**Task to complete**.
Begin at the line containing "Linux Shared Hosting" and reproduce every line through the end of the entries below. Nothing else should appear.

Stored data entries
........

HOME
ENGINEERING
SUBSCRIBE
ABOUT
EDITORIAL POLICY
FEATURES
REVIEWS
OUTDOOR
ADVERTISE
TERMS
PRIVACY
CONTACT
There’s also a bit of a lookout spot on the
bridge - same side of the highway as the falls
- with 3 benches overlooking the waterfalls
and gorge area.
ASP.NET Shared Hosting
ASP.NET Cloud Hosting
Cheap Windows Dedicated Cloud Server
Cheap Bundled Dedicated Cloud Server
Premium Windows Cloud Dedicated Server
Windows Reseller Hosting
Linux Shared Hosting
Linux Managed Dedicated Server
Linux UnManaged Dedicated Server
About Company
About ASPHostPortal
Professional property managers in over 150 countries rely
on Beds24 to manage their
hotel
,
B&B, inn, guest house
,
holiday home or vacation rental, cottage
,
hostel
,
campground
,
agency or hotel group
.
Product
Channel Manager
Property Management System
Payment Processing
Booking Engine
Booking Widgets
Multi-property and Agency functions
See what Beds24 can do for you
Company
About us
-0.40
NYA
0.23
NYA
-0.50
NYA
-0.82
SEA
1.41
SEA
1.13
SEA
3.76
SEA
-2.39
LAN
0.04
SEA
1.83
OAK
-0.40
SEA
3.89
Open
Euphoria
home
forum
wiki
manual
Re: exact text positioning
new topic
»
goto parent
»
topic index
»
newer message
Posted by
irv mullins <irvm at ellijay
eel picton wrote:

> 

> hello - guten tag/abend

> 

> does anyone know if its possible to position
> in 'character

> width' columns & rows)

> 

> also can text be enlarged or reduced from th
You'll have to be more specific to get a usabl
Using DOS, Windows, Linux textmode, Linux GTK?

........

**Task solution**.
Linux Shared Hosting
Linux Managed Dedicated Server
Linux UnManaged Dedicated Server
About Company
About ASPHostPortal
Professional property managers in over 150 countries rely
on Beds24 to manage their
hotel
,
B&B, inn, guest house
,
holiday home or vacation rental, cottage
,
hostel
,
campground
,
agency or hotel group
.
Product
Channel Manager
Property Management System
Payment Processing
Booking Engine
Booking Widgets
Multi-property and Agency functions
See what Beds24 can do for you
Company
About us
-0.40
NYA
0.23
NYA
-0.50
NYA
-0.82
SEA
1.41
SEA
1.13
SEA
3.76
SEA
-2.39
LAN
0.04
SEA
1.83
OAK
-0.40
SEA
3.89
Open
Euphoria
home
forum
wiki
manual
Re: exact text positioning
new topic
»
goto parent
»
topic index
»
newer message
Posted by
irv mullins <irvm at ellijay
eel picton wrote:

> 

> hello - guten tag/abend

> 

> does anyone know if its possible to position
> in 'character

> width' columns & rows)

> 

> also can text be enlarged or reduced from th
You'll have to be more specific to get a usabl
Using DOS, Windows, Linux textmode, Linux GTK?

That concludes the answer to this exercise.